RAMESHWAR HARNARAIN Vs. BHAGWATIBAI RAMKISHAN

Decided On February 06, 1962
RAMESHWAR HARNARAIN Appellant
V/S
BHAGWATIBAI RAMKISHAN Respondents

JUDGEMENT

(1.) This is an application by the defendant in a pending suit, where the plaintiff wants to adduce in evidence a document executed by the defendant, creating against him a liability for Rupees 2,000/-. The defence in this regard is that this is a promissory note, not having been properly stamped and as such not admissible into evidence in any event oven after impounding or validation after taxation and realisation of penalty by the Collector. The plaintiff's position is that this was not a pro-note, but a receipt which should be admitted after the payment of penalty. Hearing this as a preliminary issue that court found that the document was a receipt and therefore admissible into evidence.

(2.) Unlike problems relating to the merits of the suit, the admission of any document into evidence after considering the sufficiency or otherwise of the stamps is final. No superior court can reinvestigate the matter in appeal or revision.
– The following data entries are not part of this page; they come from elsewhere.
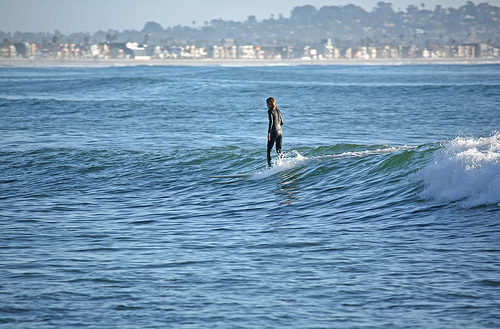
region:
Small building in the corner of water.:
[115, 35, 145, 65]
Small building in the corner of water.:
[380, 37, 450, 70]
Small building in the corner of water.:
[261, 21, 267, 56]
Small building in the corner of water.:
[10, 25, 22, 59]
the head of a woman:
[251, 88, 293, 123]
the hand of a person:
[251, 117, 293, 143]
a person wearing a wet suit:
[260, 52, 318, 158]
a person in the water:
[219, 65, 370, 197]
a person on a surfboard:
[245, 92, 321, 176]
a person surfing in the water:
[217, 62, 349, 212]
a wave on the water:
[215, 84, 478, 249]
Section 36 of the Stamp Act runs : "Whether an instrument has been admitted in evidence such admission shall not, except as provided in Section 61, be called in question at any stage of the same suit or proceeding on the ground that the instrument has not been duly stamped." We are not concerned with Section 61 in this case.

(3.) The trial court has heard the parties, and has decided that the instrument is not a pronote. The defendant has come up in revision, and has inter alia, cited an array of authorities to the effect that this should have been held to be a pro- note; but we are not immediately concerned with that question. Having given that finding and having also decided that the instrument should be sent for impounding for taxation, the trial court has not done so, and has, on the prayer of the defendant given him some time, so that, on the suggestion contained in Munnalal v. Sampatlal, 1953 Raj LW 389, he could come up in revision after that court's decision but before the admission into evidence of that instrument. The idea is to evade the operation of Section 36 of the Stamp Act, by creating a time-gap, between that decision which might give a grievance; and before the admission which alone bare the reagitation of the question in the superior court.